# 440NZD per day, is its good a good salary?



## febin72

Hi All,

I am in AUS right now and in talks with a NZ employer and was offered 440 NZD per day. I am single right now.

I would like to know if i can live a comfortable life with this salary?

Thanks,
Febin


----------



## escapedtonz

febin72 said:


> Hi All, I am in AUS right now and in talks with a NZ employer and was offered 440 NZD per day. I am single right now. I would like to know if i can live a comfortable life with this salary? Thanks, Febin


Assuming this is a 5 day week it'll earn you $114k a year....and you really wanna know if a single person can live comfortably on $114k a year!!!
I earn only slightly more, a family of three, have 2 cars, a motorbike, a house rental, bills galore, go on holiday, golf membership, snowboarding, save money regularly, don't owe anything.......and live comfortably.
You'll not know what to do with it!


----------



## febin72

oh. Thanks


----------



## Liam(at)Large

Don't know your job or industry, but salary by day unit usually indicates a contract. I've been offered $1300+/day on contract, but, take much less for (hopefully) long term stability. If this is the case and you can plan and budget well, you could live very well on $440/day.


----------



## inhamilton

Liam(at)Large said:


> Don't know your job or industry, but salary by day unit usually indicates a contract. I've been offered $1300+/day on contract, but, take much less for (hopefully) long term stability. If this is the case and you can plan and budget well, you could live very well on $440/day.


Yea, that's a good point. It's unusual for a salary to be quoted on a per day basis. Usually it's an annual figure.

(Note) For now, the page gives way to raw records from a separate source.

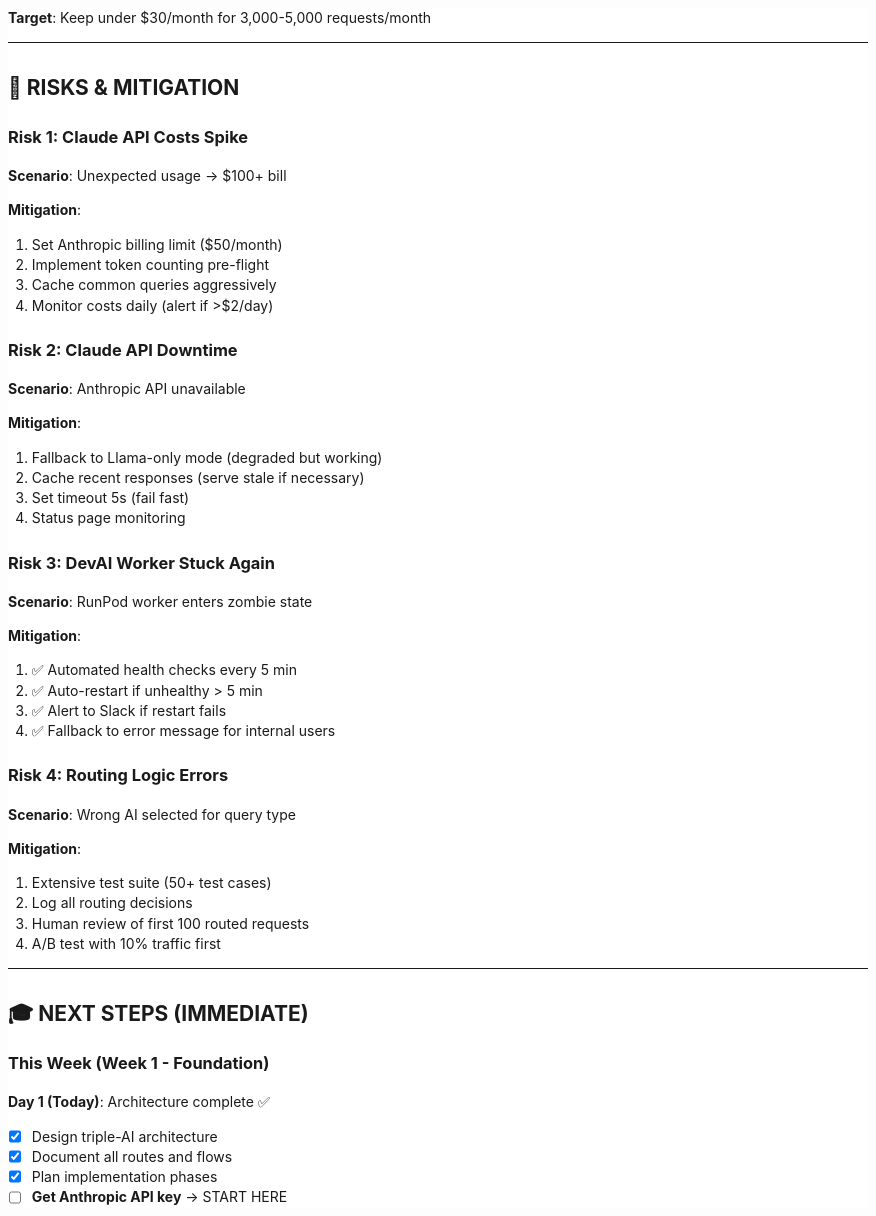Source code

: **Target**: Keep under $30/month for 3,000-5,000 requests/month

---

## 🚨 RISKS & MITIGATION

### Risk 1: Claude API Costs Spike

**Scenario**: Unexpected usage → $100+ bill

**Mitigation**:
1. Set Anthropic billing limit ($50/month)
2. Implement token counting pre-flight
3. Cache common queries aggressively
4. Monitor costs daily (alert if >$2/day)

### Risk 2: Claude API Downtime

**Scenario**: Anthropic API unavailable

**Mitigation**:
1. Fallback to Llama-only mode (degraded but working)
2. Cache recent responses (serve stale if necessary)
3. Set timeout 5s (fail fast)
4. Status page monitoring

### Risk 3: DevAI Worker Stuck Again

**Scenario**: RunPod worker enters zombie state

**Mitigation**:
1. ✅ Automated health checks every 5 min
2. ✅ Auto-restart if unhealthy > 5 min
3. ✅ Alert to Slack if restart fails
4. ✅ Fallback to error message for internal users

### Risk 4: Routing Logic Errors

**Scenario**: Wrong AI selected for query type

**Mitigation**:
1. Extensive test suite (50+ test cases)
2. Log all routing decisions
3. Human review of first 100 routed requests
4. A/B test with 10% traffic first

---

## 🎓 NEXT STEPS (IMMEDIATE)

### This Week (Week 1 - Foundation)

**Day 1 (Today)**: Architecture complete ✅
- [x] Design triple-AI architecture
- [x] Document all routes and flows
- [x] Plan implementation phases
- [ ] **Get Anthropic API key** → START HERE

Febin, have they told you how long the job is for?


----------



## FIFA_World_Cup_fan

*ha ha ha ha*



escapedtonz said:


> Assuming this is a 5 day week it'll earn you $114k a year....and you really wanna know if a single person can live comfortably on $114k a year!!!
> 
> 
> I earn only slightly more, a family of three, have 2 cars, a motorbike, a house rental, bills galore, go on holiday, golf membership, snowboarding, save money regularly, don't owe anything.......and live comfortably.
> You'll not know what to do with it!



That was a good humurous post !!!


----------



## slare

Obviously, you can live on that......


----------



## Zen7

Its quite a lot for a single person - so YES!


----------